Am morgigen 22. Mai ist ein kleines Jubiläum zu feiern. Dann sind es auf den Tag genau zwei Jahre her, dass Premier Jean Claude Juncker dem Parlament und dem staunenden Wählervolk die Einführung der kostenlosen Kinderbetreuung versprochen hatte. „À terme ass et fir mech kloer, datt Kannerbetreiung zu Lëtzebuerg muss gratis ginn“, meinte er 2008 in seiner Erklärung zur Lage der Nation. Alle hatten verstanden, dass „à terme“ nach den Wahlen, in der kommenden Legislaturperiode heißen sollte – selbstverständlich, wenn die Wähler sich richtig zu entscheiden wüssten. Und obwohl gerade die tiefste Wirtschaftskrise seit Jahrzehnten tobte, versprach im Jahr danach das CSV-Wahlprogramm, dass die „kostenlose Kinderbegleitung bis 2015 Wirklichkeit werden“ soll, beziehungsweise „mittelfristig“, so das LSAP-Wahlprogramm, oder laut DP „bis 2014“. Erst in der neuen Regierungserklärung, wenige Wochen nach den Wahlen, hieß es plötzlich vorsichtiger: „D’Aféierung vun der Gratiskannerbetreiung bleiwt eist Zil. Si géif aus heiteger Siicht 570 Millioune kaschten.“ Doch neue Initiativen – wie „d’Gratisbetreiung vun de Kanner zum Beispill – sti prinzipiell ënner Finanzéierungsvirbehalt“.
Um so überraschender ist, dass in der Erklärung zur Lage der Nation vor 14 Tagen keine Rede mehr von der kostenlosen Kinderbetreuung ging. Denn bei dieser Gelegenheit zählte der Premier dem Land auf, wo überall im Zuge der selektiven Sozialpolitik gespart werden soll. Mit keinem Wort erwähnte er, dass der Staat Hunderte Millionen zu sparen gedenkt, indem die kostenlose Kinderbetreuung aufgeschoben oder abgesagt würde. Heißt das, dass die Regierung weiterhin plant, bis 2015, wenn gleichzeitig das Haushaltsdefizit bis auf null heruntergespart werden soll, jährlich 570 Millionen Euro zusätzlich für die kostenlose Kinderbetreuung auszugeben? Immerhin handelt es sich nicht um eine ausgesprochen selektive Sozialpolitik, wenn Kinder, die mit dem Porsche zur Kinderkrippe gefahren werden, und solche, deren Mütter bis in die Nacht Büros schrubben, zum gleichen Null-Tarif betreut werden. Oder bedeutet die Abwesenheit der kostenlosen Kinderbetreuung in der Sparliste der Regierung bloß, dass sie in Wirklichkeit nie ernsthaft in Erwägung gezogen worden war?
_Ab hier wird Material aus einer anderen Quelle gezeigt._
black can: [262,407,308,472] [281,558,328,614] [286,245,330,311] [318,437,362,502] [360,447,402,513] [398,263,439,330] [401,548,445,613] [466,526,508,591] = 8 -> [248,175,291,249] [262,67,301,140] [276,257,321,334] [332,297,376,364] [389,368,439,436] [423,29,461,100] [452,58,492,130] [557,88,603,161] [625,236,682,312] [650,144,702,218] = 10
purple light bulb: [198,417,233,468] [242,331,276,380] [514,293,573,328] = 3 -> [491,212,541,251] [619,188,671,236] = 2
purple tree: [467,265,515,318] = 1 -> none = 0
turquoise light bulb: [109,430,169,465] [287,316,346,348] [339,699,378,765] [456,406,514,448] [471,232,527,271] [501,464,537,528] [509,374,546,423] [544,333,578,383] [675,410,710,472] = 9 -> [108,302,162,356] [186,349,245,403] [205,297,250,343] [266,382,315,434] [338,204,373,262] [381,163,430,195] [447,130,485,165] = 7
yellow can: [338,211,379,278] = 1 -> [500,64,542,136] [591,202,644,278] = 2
Die Antwort findet sich vielleicht in derselben Erklärung zur Lage der Nation. Denn an anderer Stelle versprach der Premier zum Preis einer kleinen Indexmanipulation, „de Gratistransport“ einzuführen, ein kurzlebiges LSAP-Wahlversprechen von 2004. Wobei er aber keine Einzelheiten darüber verriet, ob Bus und Bahn vor, während oder nach der Einführung der Gratis-Kinderbetreuung kostenlos werden sollen. Weil die Unternehmer auf eine möglichst rasche Indexmanipulation drängen, dürfte mit dem Gratistransport kaum bis 2015 gewartet werden können, wenn die Kinderbetreuung kostenlos werden soll. Offen bleibt auch, woher in Krisenzeiten die Hunderte Millionen nicht nur zur Deckung der Betriebskosten herkommen, sondern auch – bei einer Einfrierung der Investitionen auf dem Niveau von 2009 – zur Finanzierung der zusätzlichen Infrastrukturen, mit denen die massiv steigende Nachfrage gedeckt werden müsste.
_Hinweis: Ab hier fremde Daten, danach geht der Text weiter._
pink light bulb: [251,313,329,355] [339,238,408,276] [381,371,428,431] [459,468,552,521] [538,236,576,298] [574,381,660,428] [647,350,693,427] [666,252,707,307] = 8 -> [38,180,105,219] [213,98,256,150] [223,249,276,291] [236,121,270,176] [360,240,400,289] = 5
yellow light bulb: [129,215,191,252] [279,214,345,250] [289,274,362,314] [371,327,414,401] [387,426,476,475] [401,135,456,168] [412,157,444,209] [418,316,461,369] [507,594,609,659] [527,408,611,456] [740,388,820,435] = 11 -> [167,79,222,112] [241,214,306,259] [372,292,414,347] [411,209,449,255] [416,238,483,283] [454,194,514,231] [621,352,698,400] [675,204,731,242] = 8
Aus diesen Vorgängen lässt sich manches lernen. Auch wenn sie Zweifel an jenen Politikern und ihrer Presse aufkommen lassen, die nicht müde werden, im Brustton der Überzeugung anderen Leuten Lektionen über die hohe Kunst der Haushaltspolitik oder gar über politische Moral zu erteilen. Doch an Wahlversprechen sind eben nur jene gebunden, die daran glauben. Besonders wenn es sich um Freibier für alle handelt, das bloß im engeren Sinn durch Artikel des 95 des Wahlgesetzes unter Strafe steht.